Edito. Has the cannabis fine served to make cannabis users more responsible? No statistics will tell. But one thing is certain: the fine will have served... to impose fines.
Having come into force on September 1, the cannabis fine has been issued 43,500 times as of February 24, according to official statistics, with a recovery of around 40% to date, or 17,400 of the 43,500. This represents an increase of 19.5% over the September-January 2019-2020 period, a logical increase that underlies the mechanics of numbers politics.
According to Rennes prosecutor Philippe Astruc, the departments most heavily ticketed are those with the biggest cities: Bouches-du-Rhône, Seine-Saint-Denis, Nord, Paris and Rhône.

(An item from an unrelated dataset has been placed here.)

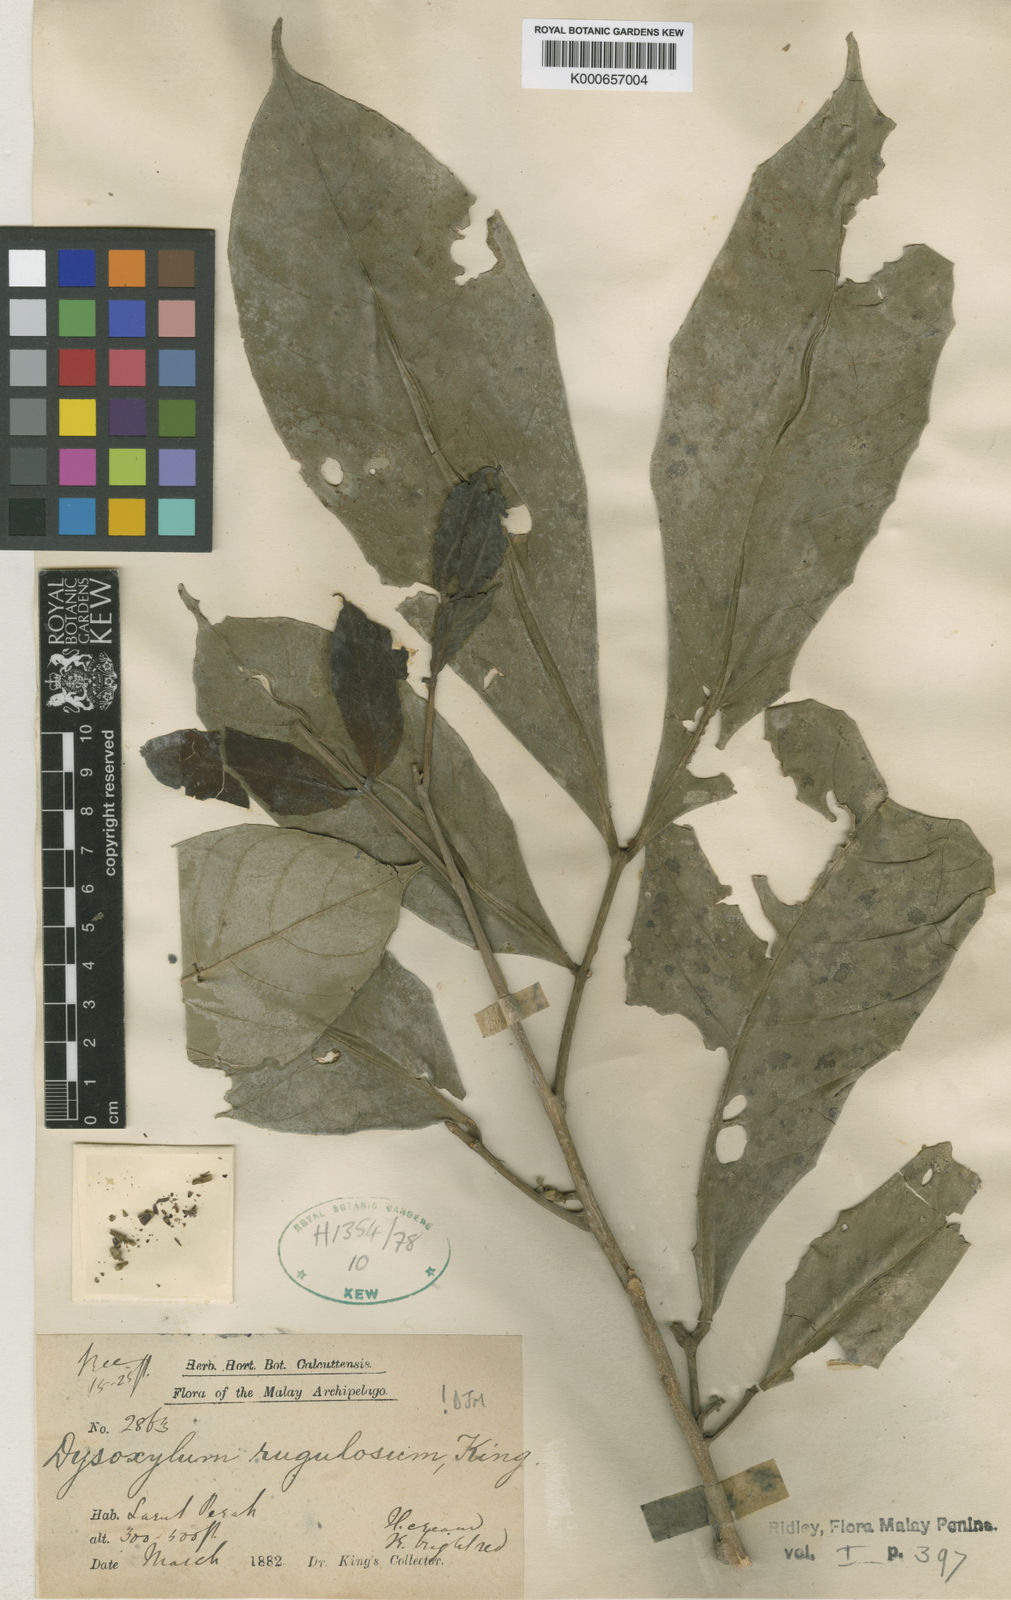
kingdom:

In comparison, 177,000 fines for violating the curfew have been issued in France since it was introduced on December 15. Are cannabis users more responsible than their clichés? Or are cannabis fines just the wrong tool?
14 associations had gathered against the proposed contraventionnalisation the simple use of cannabis, with the Ligue des Droits de l'Homme (Human Rights League) even asking an appeal to the Conseil d'Etat.
Erected as a symbol of the anti-drug war, the cannabis fine is ultimately a reflection of French drug policy: costly and ineffective.